Confirmed via user reports with screenshots: GitHub Issues #12487, #14362, #12795.

Meter 1
Current Session
5-hour rolling window
Covers all models combined
Meter 2
All Models (Weekly)
Master ceiling
Opus + Sonnet + Haiku all drain this
Meter 3
Sonnet Only (Weekly)
Sub-cap, NOT independent
Prevents burning all budget on Sonnet
How tokens flow through the buckets:
"All Models" weekly budget (master cap)
Opus message → drains All Models only
Haiku message → drains All Models only (cheap)
"Sonnet Only" sub-cap
Sonnet message → drains both All Models AND Sonnet Only
Reset cycles are independent (different days).
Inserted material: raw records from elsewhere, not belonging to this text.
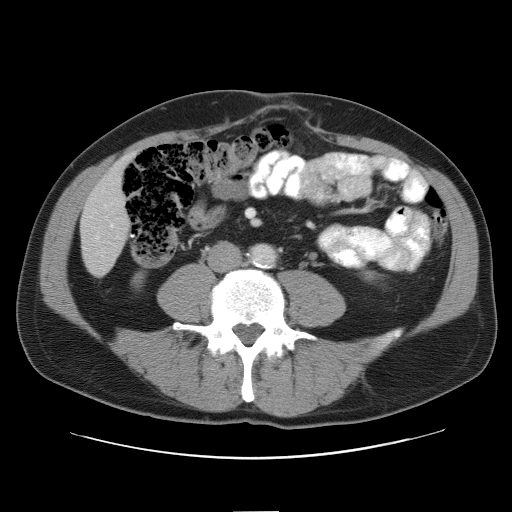
Contrast-enhanced abdominal CT, one axial slice; slice 14 of 52 in the series (ordered by position); intravenous contrast given; soft-tissue window (W 400 / L 40 HU); 5 mm slice thickness; 512 × 512 image matrix. Case-level facts recorded for this patient, not image findings: patient: male, age 65 years at operation; diagnosis: colorectal cancer liver metastases, imaged before liver resection; multiple liver metastases: yes; largest metastasis: 4 cm; disease in both lobes: yes.
Annotated regions visible in this slice (manually delineated by an expert):
- liver: bounding box [x1, y1, x2, y2] px = [81, 162, 131, 275]
- portal vein (with intrahepatic branches): [110, 224, 114, 227]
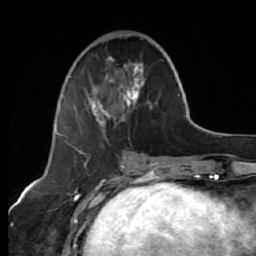
Breast MRI (dynamic contrast-enhanced), one axial slice. Slice 23 of 64 in the series (ordered by position). Cropped to one breast. Dynamic contrast-enhanced series, time point 2 of 7 at this slice position (early post-contrast). 1.5 T. TE 2.6 ms, TR 5.7 ms. 2.5 mm slice thickness. 256 × 256 image matrix, field of view 160 × 160 mm. Female patient.
Structures marked on this image (semi-automatically segmented with operator editing):
- enhancing-tissue mask used for the functional tumour volume (all voxels passing the contrast-enhancement thresholds inside the analysis volume; usually the tumour): bounding box (x1, y1, x2, y2) in pixels: (64, 56, 158, 151)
This does not mean independent pools.

The Misleading Launch Message

When Opus 4.5 launched (Nov 2025), Anthropic's in-app notification said: "Sonnet now has its own limit, it's set to match your previous overall limit, so you can use just as much as before." This language implies independence, but the implementation is nested. Multiple users have flagged the confusion (#12487). Anthropic has not clarified.

What Happens at 100% "All Models"

Locked out of everything. Doesn't matter if "Sonnet only" shows 5% or 95%. The master bucket is empty. Wait for reset.

What Happens at 100% "Sonnet Only"

Sonnet is unavailable, but Opus and Haiku may still work if "All models" has remaining capacity. The sub-cap prevents you from burning all your budget on one model.

13. Max 20x Plan Economics ($200/month)

Anthropic does not publish hard token caps. The system uses internal "usage units" with a rolling 5-hour window and a separate weekly budget. When you hit the limit, you get model-downgraded (Opus to Sonnet), not cut off.

Rate Limit Structure
5-Hour Rolling Window
+ weekly budget (resets weekly)
Official Claim
20x Pro Usage
Exact token counts undisclosed
Degradation Behavior
Opus → Sonnet Fallback
Not hard cutoff

Known Issue: CLI Telemetry Desync (#24727)

The CLI's /status command can report 100% usage while the web dashboard shows significantly lower figures. If Extra Usage is enabled with an unlimited spend cap, the CLI may silently fall back to API billing. Recommendation: disable unlimited Extra Usage or cross-reference the web dashboard until this is patched.

April 4, 2026: Third-Party Framework Enforcement

Anthropic now enforces that Max subscription tokens cannot power third-party autonomous frameworks (OpenClaw, Cursor, custom harnesses). These must use pay-as-you-go API billing. The Max plan is ring-fenced for first-party interfaces: claude.ai, Claude Desktop, and the Claude Code CLI.

14. Configuration Quick Reference

Key environment variables and settings for tuning Claude Code behavior.

Variable Purpose Example
ANTHROPIC_MODEL Override primary model opusplan
CLAUDE_CODE_EFFORT_LEVEL Persist effort across sessions (only way to persist max) max
CLAUDE_CODE_SUBAGENT_MODEL Model for background sub-agents claude-haiku-4-5
ANTHROPIC_DEFAULT_OPUS_MODEL Pin Opus version for opusplan routing claude-opus-4-6
ANTHROPIC_DEFAULT_SONNET_MODEL Pin Sonnet version for opusplan routing claude-sonnet-4-6
CLAUDE_CODE_EXPERIMENTAL_AGENT_TEAMS Enable Agent Teams (experimental) 1

Known UI Bug (#30726)

Setting effortLevel: "max" in settings.json works at session start, but interacting with the VS Code effort slider or model selector silently downgrades to Medium. Use the CLAUDE_CODE_EFFORT_LEVEL env var for reliable persistence.